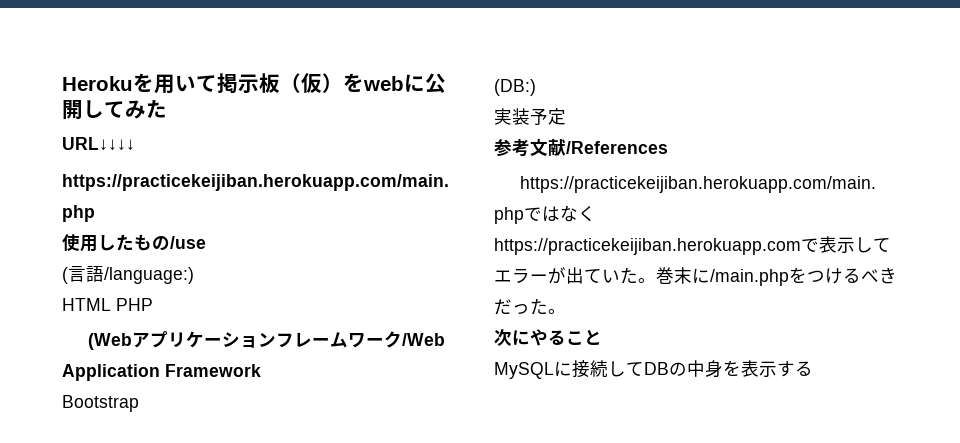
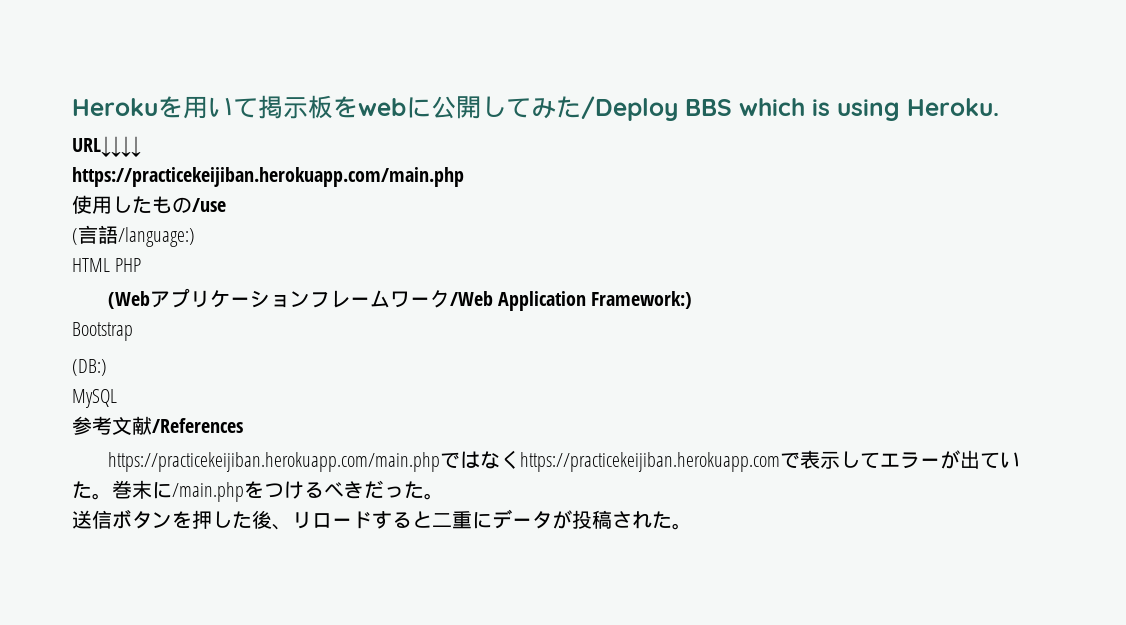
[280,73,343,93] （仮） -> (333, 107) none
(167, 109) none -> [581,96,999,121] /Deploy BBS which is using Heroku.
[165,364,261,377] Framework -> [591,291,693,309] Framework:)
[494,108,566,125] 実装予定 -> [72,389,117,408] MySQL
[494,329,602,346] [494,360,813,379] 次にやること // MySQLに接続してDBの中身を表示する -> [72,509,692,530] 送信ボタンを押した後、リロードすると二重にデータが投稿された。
◆ ◆ ◆ ◆ ◆
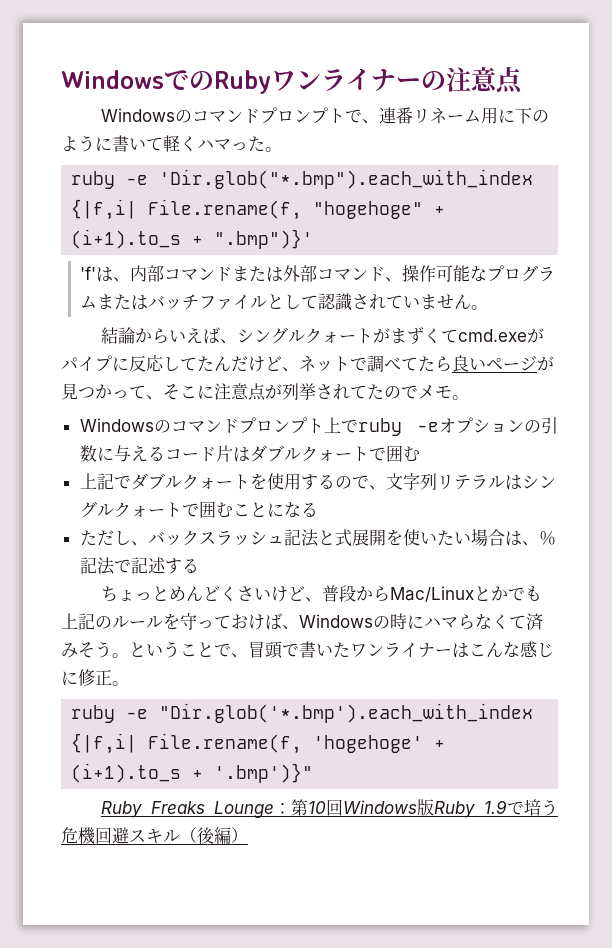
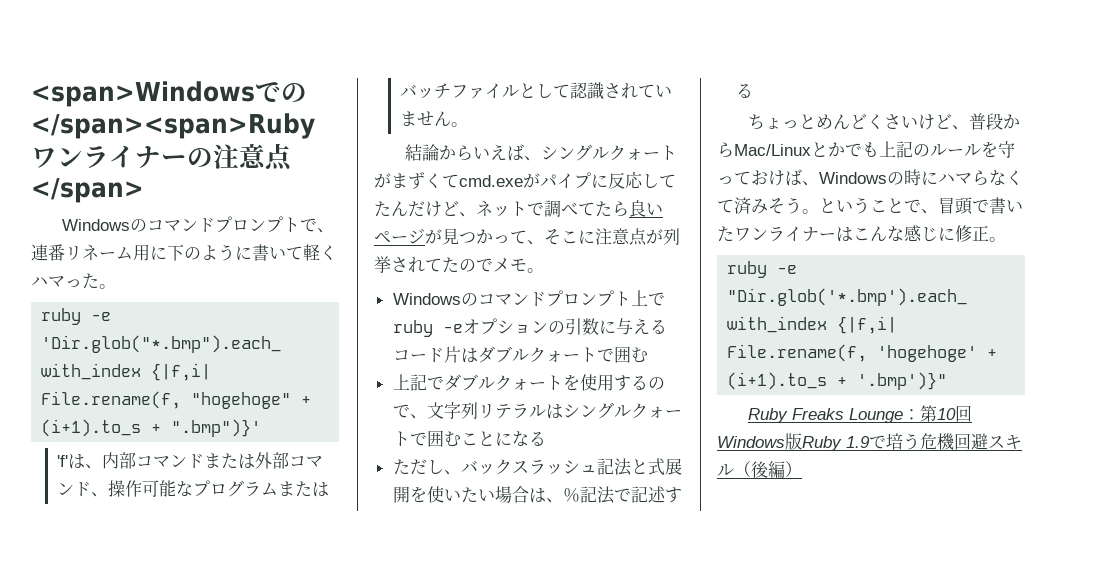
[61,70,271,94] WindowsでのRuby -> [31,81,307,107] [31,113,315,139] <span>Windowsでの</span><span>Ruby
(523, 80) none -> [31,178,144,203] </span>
◆ ◆ ◆ ◆ ◆
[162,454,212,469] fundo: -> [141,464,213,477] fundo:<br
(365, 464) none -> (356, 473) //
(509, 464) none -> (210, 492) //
◆ ◆ ◆ ◆ ◆
WORK REQUIRED → Copy out every line of the records that the string "span" appears in.

WRITTEN ANSWER →
[61,70,271,94] WindowsでのRuby -> [31,81,307,107] [31,113,315,139] <span>Windowsでの</span><span>Ruby
(523, 80) none -> [31,178,144,203] </span>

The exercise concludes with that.